Il y a onze ans, quand le festival fondé par Jamel Debbouze a fait ses premiers pas à Marrakech, on trouvait l’idée très chouette. L’humoriste était à cette époque à l’apogée de sa carrière et vu du Maroc, on voyait ça d’un bon œil qu’il organise un tel évènement dans son pays d’origine.
Mais les années passant, ce qu’on pensait être une scène marocaine a tôt fait de nous montrer un autre visage, et au fil des ans, on s’est mis à rire jaune.
Au menu, la clique du Jamel Comedy Club, des humoristes principalement issus du métissage qui d’année en année, tournent en dérision leur vie de «rebeus» en France, participant à créer une image caricaturale de la famille arabo-musulmane et des Marocains de France.
Le père bête et méchant qui ne connaît que le langage de la violence, la mère analphabète, les vacances au bled où transparaissent les différences et les divergences entre Marocains, selon qu’ils sont nés sur une rive ou sur une autre…
Tout ça, on en a bien rigolé, mais à force, l’histoire est devenue redondante, le cliché usé et surtout de plus en plus abstrait pour les Marocains qui vivent au Maroc, du moins ceux qui peuvent se payer une place au Marrakech du Rire, et qui partent en France parce qu’ils ont les moyens d’y passer des vacances ou pour y étudier dans de grandes écoles. Pour eux, être assimilés à ce type de clichés ne passe pas. L’image des pays arabes et musulmans n’est-elle pas suffisamment écornée dans ce pays pour qu’on tourne en plus en dérision notre culture?

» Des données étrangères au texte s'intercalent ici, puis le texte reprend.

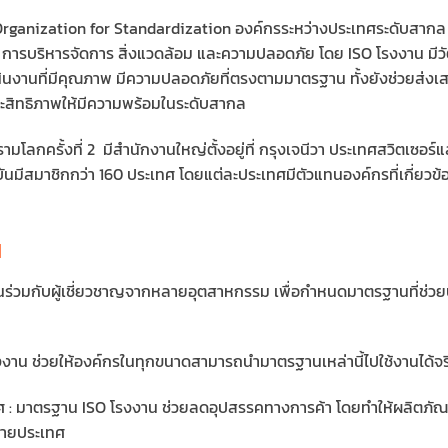
al Organization for Standardization องค์กรระหว่างประเทศระดับสา
ารบริหารจัดการ สิ่งแวดล้อม และความปลอดภัย โดย ISO โรงงาน มีวัตถ
เนินงานที่มีคุณภาพ มีความปลอดภัยที่ตรงตามมาตรฐาน ทั้งยังช่วยส่
สิทธิภาพให้มีความพร้อมในระดับสากล
รามโลกครั้งที่ 2 มีสำนักงานใหญ่ตั้งอยู่ที่ กรุงเจนีวา ประเทศสวิตเซอร
จจุบันมีสมาชิกกว่า 160 ประเทศ โดยแต่ละประเทศมีตัวแทนองค์กรที่เกี่
น
่วมกับผู้เชี่ยวชาญจากหลายอุตสาหกรรม เพื่อกำหนดมาตรฐานที่ช่ว
งงาน ช่วยให้องค์กรในทุกขนาดสามารถนำมาตรฐานเหล่านี้ไปใช้งานได้จริ
 : มาตรฐาน ISO โรงงาน ช่วยลดอุปสรรคทางการค้า โดยทำให้ผลิตภัณ
ลายประเทศ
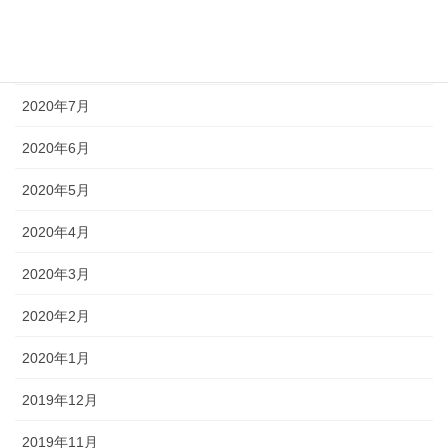
2020年9月
2020年8月
2020年7月
2020年6月
2020年5月
2020年4月
2020年3月
2020年2月
2020年1月
2019年12月
2019年11月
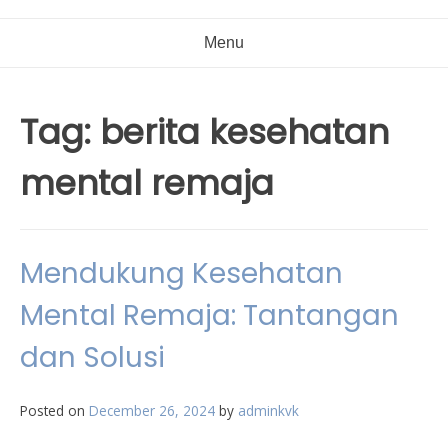
Menu
Tag:
berita kesehatan
mental remaja
Mendukung Kesehatan
Mental Remaja: Tantangan
dan Solusi
Posted on
December 26, 2024
by
adminkvk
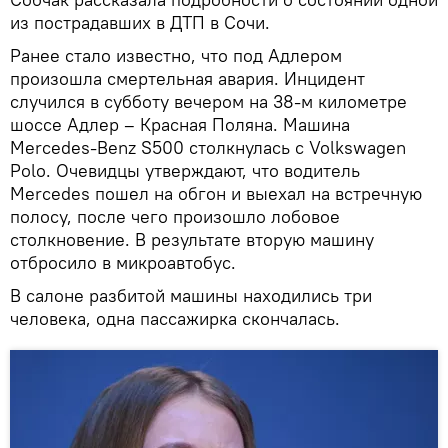
из пострадавших в ДТП в Сочи.
Ранее стало известно, что под Адлером
произошла смертельная авария. Инцидент
случился в субботу вечером на 38-м километре
шоссе Адлер – Красная Поляна. Машина
Mercedes-Benz S500 столкнулась с Volkswagen
Polo. Очевидцы утверждают, что водитель
Mercedes пошел на обгон и выехал на встречную
полосу, после чего произошло лобовое
столкновение. В результате вторую машину
отбросило в микроавтобус.
В салоне разбитой машины находились три
человека, одна пассажирка скончалась.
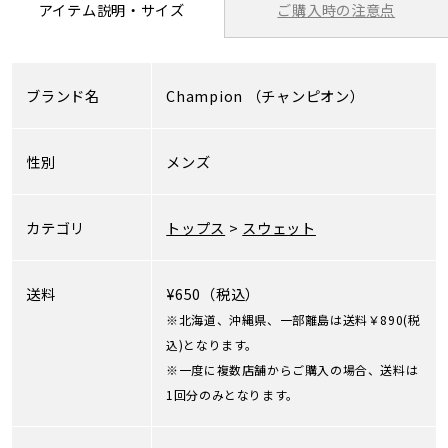
ご購入時の注意点
アイテム説明・サイズ
ブランド名
Champion
（チャンピオン）
性別
メンズ
カテゴリ
トップス
>
スウェット
送料
¥650（税込）
※北海道、沖縄県、一部離島は送料￥890(税
込)となります。
※一度に複数店舗からご購入の場合、送料は
1回分のみとなります。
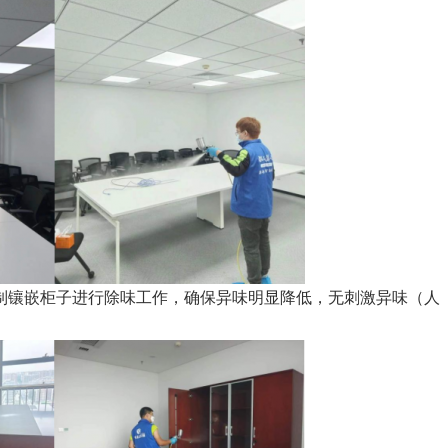
制镶嵌柜子进行除味工作，确保异味明显降低，无刺激异味（人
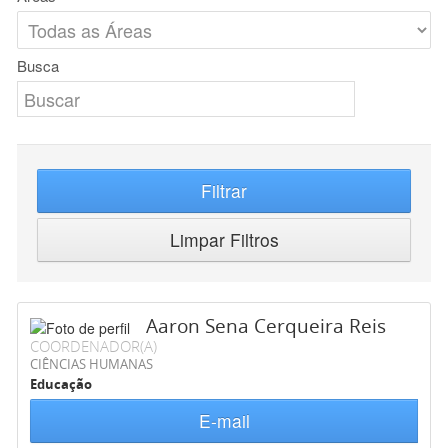
Busca
Filtrar
Limpar Filtros
Aaron Sena Cerqueira Reis
COORDENADOR(A)
CIÊNCIAS HUMANAS
Educação
E-mail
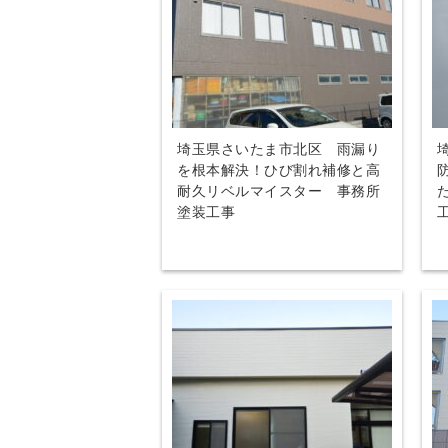
埼玉県さいたま市北区 雨漏り
を根本解決！ひび割れ補修と高
耐久リベルマイスター 事務所
塗装工事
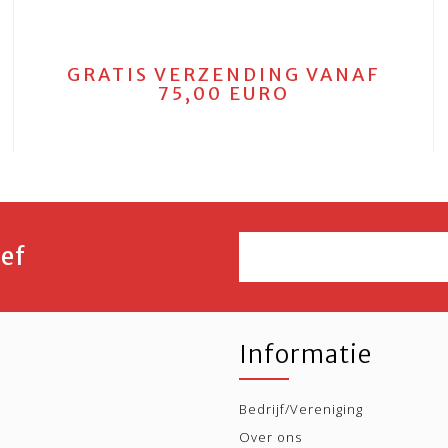
GRATIS VERZENDING VANAF
75,00 EURO
ef
Informatie
Bedrijf/Vereniging
Over ons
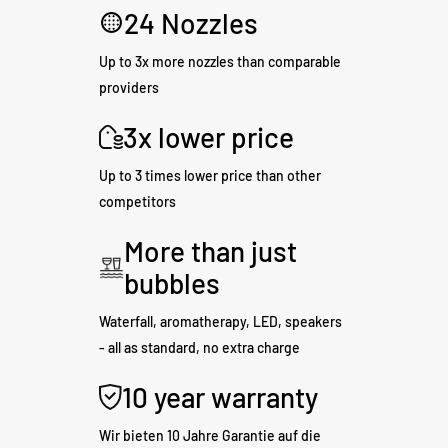
24 Nozzles
Up to 3x more nozzles than comparable
providers
3x lower price
Up to 3 times lower price than other
competitors
More than just
bubbles
Waterfall, aromatherapy, LED, speakers
- all as standard, no extra charge
10 year warranty
Wir bieten 10 Jahre Garantie auf die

Et que dire de Fasta Bouyahmed qui ne sort jamais de son personnage de bledard inculte, mal fagoté, libidineux et qui parle lou fronsi koum sa, participant à véhiculer cette image du «bon arabe», (le p’tit Miloud ou le p’tit Mohamed comme on les appelle encore ici), absolument insupportable.
A ces humoristes qui ont décidé de lutter contre le racisme, et/ou de s’assimiler à la société française, en tournant en dérision leur vécu, sont ensuite venus se greffer des humoristes français «de souche» qui– c’est à croire qu’ils se sont tous passés le mot– ont entrepris de nous faire rire, nous autres les Marocains, en tissant la trame de leurs sketchs autour du Maroc, ou plutôt de leur perception du Maroc, quitte à enfiler une jellaba et des babouches pour que ça fasse plus authentique et qu’on les comprenne mieux.
A travers cet humour bien gras et surtout pas drôle, entrecoupé de «salamalikoum», «amdoula» et de «choukrane rouya» à toutes les sauces, en mode «je parle votre langue, je suis des vôtres», se reflète en fait la tonne d’aprioris qui persiste encore dans la société française à l’égard du Maroc.
A chaque festival, le public marocain a ainsi eu droit à sa dose de clichés aussi débiles qu’insultants. Marrakech, la ville des voleurs. Sa médina, un piège pour les touristes. Les conducteurs marocains, de dangereux débiles auxquels on a mis un volant entre les mains au même titre que les pilotes de la compagnie aérienne nationale, quand ce ne sont pas les agents des forces de l’ordre dont on se permet de se moquer. Mais à part ça, qu’on se rassure, on reste un peuple gentil, hospitalier et puis surtout, qu’est-ce qu’on mange bien chez nous.
Cet humour-là, puisque ce que c’est ainsi qu’il convient de l’appeler, ne passe plus au Maroc. Cela fait belle lurette que nous avons compris que ce festival organisé à Marrakech, où ne sont presque jamais invités des humoristes locaux, et retransmis en France sur M6, est en fait destiné à faire rire un public français… à nos dépens.
Alors bon vent au Marrakech du Rire qui ne reviendra pas cette année, en raison, nous dit-on, de travaux au Palais Badii. A la revoyure ou pas!